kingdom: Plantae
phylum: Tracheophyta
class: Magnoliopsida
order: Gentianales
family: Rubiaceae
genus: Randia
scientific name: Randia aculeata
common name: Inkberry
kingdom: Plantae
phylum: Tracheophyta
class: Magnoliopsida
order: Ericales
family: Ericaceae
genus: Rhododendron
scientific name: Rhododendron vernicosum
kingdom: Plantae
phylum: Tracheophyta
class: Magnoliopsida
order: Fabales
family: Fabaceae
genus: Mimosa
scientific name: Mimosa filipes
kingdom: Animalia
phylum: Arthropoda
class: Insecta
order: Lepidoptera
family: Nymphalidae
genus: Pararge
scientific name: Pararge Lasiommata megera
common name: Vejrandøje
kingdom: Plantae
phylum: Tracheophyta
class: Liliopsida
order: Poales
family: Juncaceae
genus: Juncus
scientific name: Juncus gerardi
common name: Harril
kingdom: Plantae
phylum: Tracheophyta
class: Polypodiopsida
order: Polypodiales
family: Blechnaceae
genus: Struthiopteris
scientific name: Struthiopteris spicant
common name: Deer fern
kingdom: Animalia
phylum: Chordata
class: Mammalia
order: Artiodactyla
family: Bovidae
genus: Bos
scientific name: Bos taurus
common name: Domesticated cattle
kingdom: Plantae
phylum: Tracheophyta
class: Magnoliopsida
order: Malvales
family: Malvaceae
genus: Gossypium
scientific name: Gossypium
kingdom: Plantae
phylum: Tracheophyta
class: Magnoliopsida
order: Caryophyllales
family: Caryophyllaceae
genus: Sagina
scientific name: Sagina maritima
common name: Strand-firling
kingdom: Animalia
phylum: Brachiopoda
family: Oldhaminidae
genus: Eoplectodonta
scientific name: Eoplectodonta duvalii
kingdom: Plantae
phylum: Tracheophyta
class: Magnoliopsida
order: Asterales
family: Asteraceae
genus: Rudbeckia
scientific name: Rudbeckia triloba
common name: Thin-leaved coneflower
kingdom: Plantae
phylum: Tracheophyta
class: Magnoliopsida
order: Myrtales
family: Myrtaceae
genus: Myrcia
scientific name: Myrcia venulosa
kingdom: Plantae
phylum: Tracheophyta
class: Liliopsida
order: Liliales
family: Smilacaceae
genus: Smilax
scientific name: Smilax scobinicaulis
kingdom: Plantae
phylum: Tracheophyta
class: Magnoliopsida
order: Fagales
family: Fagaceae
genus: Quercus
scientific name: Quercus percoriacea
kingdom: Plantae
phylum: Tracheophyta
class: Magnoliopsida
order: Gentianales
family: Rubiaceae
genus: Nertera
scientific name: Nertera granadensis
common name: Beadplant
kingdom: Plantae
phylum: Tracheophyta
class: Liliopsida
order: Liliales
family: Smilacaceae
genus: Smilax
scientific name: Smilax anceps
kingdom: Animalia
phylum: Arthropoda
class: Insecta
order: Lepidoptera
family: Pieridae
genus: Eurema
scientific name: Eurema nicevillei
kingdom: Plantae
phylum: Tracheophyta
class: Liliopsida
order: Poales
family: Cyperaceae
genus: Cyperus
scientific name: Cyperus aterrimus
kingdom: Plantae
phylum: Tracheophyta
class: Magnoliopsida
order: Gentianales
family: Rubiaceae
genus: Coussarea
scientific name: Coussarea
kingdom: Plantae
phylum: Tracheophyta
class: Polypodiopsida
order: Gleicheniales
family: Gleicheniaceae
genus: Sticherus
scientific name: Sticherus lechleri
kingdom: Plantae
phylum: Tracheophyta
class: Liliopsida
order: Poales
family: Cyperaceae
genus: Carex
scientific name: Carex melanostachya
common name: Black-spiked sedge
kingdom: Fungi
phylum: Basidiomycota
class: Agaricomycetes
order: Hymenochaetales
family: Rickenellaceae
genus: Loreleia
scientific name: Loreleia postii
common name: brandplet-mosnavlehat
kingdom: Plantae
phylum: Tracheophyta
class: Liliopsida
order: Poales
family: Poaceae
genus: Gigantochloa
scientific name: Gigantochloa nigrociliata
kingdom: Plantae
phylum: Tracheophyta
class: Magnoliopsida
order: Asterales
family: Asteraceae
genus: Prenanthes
--
첫 줄부터 "genus: Mimosa"가 있는 줄까지 "scientific name"를 "binomial name"로 바꾸고 나머지는 그대로 두어 다시 적으세요.

kingdom: Plantae
phylum: Tracheophyta
class: Magnoliopsida
order: Gentianales
family: Rubiaceae
genus: Randia
binomial name: Randia aculeata
common name: Inkberry
kingdom: Plantae
phylum: Tracheophyta
class: Magnoliopsida
order: Ericales
family: Ericaceae
genus: Rhododendron
binomial name: Rhododendron vernicosum
kingdom: Plantae
phylum: Tracheophyta
class: Magnoliopsida
order: Fabales
family: Fabaceae
genus: Mimosa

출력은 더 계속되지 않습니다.